The Obsidian Fieldlands, the first map you have access to, at the beginning of the game.
Gabrielle O’Brien

Pokemon Legends: Arceus Review

One of my earliest memories is playing Pokemon on my older sister’s Nintendo DS. The little pink foldable console was in the palm of my hands as my sister passed it down to me. Now more than 10 years older, I’m reliving those same experiences with my brother handing down his Nintendo Switch and Legends: Arceus.

The game overall was extremely fun, with inventive methods in the gameplay and multiple maps, there were so many things to do. What I want to do with this review is, of course, tell you all about my favorite things about it but also be realistic and honest.

One of the bosses in the game, Dialga, at Mount Coronet.

You start the game magically dropped back in time, where there are strange creatures everyone seems fearful of and no one trusts the stranger from the sky. By completing “requestions,” missions, and updating your Pokedex you rise through the ranks of their Survey Corps. You, the protagonist, have no memory of your life before dropping out of the sky, just some strange clothes and an “Arc Phone” as you meet the people of Hisui. Over time as you climb the ranks, the Corps will entrust you to quell the fury of “mad” Pokemon; those creatures being the big bosses of the game.

This game, like all of the Switch games, is fairly expensive, and if you’re looking for a game with a more in-depth story or even classic elements of Pokemon like Gyms and NPC battles this isn’t for you. This game is extremely focused on you, the player, and you rarely battle others. I can understand how this can feel boring and tedious with a lack of Gyms and the majority of your time spent completing your Pokedex. Personally, I thought this somewhat open-world format without an emphasis on progressing through ranks brought something different to the sphere of Pokemon games. The emphasis on exploration and customization of your player and Pokemon team makes it a good game for me as it scratches that exploration itch. I don’t find games too enjoyable if there isn’t a fairly high level of freedom.

My favorite evolutions of the Pokemon Eevee aka “eeveeloutions.”

One major feature difference is the integration of agile and strong moves. Some moves a Pokemon has can appear as normal, strong style, or agile style. I think this addition makes up for the lack of Pokemon trainer fights. With strong style your attack points are raised at the expense of your turn being missed; with agile style, your attack points are lowered so you can attack multiple times in a row! The majority of the fights are with wild Pokemon in an attempt to catch them or make the Pokemon on your team stronger.

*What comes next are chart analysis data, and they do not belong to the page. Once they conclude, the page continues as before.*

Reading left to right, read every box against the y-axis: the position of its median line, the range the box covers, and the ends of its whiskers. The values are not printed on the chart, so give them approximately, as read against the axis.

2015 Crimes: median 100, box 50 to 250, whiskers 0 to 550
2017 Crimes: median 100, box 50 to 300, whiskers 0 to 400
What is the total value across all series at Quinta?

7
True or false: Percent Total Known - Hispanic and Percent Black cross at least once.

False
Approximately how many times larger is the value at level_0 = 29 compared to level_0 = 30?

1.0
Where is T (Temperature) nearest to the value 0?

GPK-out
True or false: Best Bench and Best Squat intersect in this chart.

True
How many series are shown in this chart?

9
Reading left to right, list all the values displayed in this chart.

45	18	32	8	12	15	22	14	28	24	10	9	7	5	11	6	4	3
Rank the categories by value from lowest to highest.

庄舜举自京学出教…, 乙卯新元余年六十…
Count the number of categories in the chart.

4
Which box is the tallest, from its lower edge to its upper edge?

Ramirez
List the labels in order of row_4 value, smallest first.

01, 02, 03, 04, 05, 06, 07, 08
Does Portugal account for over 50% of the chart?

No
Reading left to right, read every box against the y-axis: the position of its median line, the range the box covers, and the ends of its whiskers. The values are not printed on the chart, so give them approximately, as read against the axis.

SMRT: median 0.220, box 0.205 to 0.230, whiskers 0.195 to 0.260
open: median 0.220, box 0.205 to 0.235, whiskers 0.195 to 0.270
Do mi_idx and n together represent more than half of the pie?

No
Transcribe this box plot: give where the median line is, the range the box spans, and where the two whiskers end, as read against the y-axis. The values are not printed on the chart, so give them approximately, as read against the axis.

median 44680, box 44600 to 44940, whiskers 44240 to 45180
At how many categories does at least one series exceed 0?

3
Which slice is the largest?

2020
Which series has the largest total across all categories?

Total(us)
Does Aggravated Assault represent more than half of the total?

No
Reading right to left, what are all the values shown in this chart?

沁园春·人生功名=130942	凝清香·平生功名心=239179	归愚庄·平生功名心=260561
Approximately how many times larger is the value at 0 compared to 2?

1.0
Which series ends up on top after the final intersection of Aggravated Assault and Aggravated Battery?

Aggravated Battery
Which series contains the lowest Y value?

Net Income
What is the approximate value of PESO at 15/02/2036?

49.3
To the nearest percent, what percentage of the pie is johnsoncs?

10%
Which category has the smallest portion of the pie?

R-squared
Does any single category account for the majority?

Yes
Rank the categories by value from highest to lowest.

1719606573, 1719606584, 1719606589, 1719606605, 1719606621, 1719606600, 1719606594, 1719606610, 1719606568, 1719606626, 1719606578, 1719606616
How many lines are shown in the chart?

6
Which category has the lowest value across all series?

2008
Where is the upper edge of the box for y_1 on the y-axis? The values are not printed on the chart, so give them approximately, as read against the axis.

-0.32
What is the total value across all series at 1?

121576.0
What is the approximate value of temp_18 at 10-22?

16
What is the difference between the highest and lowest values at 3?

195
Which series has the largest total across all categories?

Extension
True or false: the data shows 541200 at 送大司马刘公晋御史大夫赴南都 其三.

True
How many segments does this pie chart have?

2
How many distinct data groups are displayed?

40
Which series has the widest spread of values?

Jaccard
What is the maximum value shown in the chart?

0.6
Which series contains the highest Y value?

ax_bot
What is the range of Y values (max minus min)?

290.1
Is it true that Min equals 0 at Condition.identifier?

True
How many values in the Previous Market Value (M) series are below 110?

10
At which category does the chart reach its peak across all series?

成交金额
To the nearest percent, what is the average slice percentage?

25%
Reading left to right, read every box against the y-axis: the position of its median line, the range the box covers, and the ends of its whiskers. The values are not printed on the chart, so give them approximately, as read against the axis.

A battle inside a Space-Time distortion. (Gabrielle O’Brien)

One highlight at the top of my list was the space-time-distortion where roughly every few minutes a colorful bubble-like dome will appear and special items and Pokemon will sporadically appear in it. You can catch and battle rare Pokemon –they include shiny, alpha, and high-level– and collect special items (hint: those special items can evolve particular Pokemon.)

A waterfall in the Obsidian Fieldlands. (Gabrielle O’Brien)

However, there are some severe downsides to the game. Many of the criticisms are about the graphics and textures of the game and environment, and I can agree with some of them. Many reviews have called the maps “vast yet desolate” and it is a fair descriptor. While the maps are fun to explore, there are many areas where they’re just bare, and it makes the world feel so alone and empty at times. Alongside that, the other main criticism is that it can feel unfulfilling; I’ve finished the story but I went back to finish my Pokedex and it just feels like I’m going in circles.

But, I counter that by saying that this game breaks the mold that so many Pokemon games have followed for the past two decades; it can be hard to be different when something has such a beloved legacy to live up to.

While many believe the game was an overall failure, and some are ambivalent, I truly did like the game, I just acknowledge that everything has its downsides. It was overall enjoyable, with some minor improvements needed like puffing up the story or more interpersonal battles that I truly don’t mind being absent. I give Pokemon Legends: Arceus four out of five stars.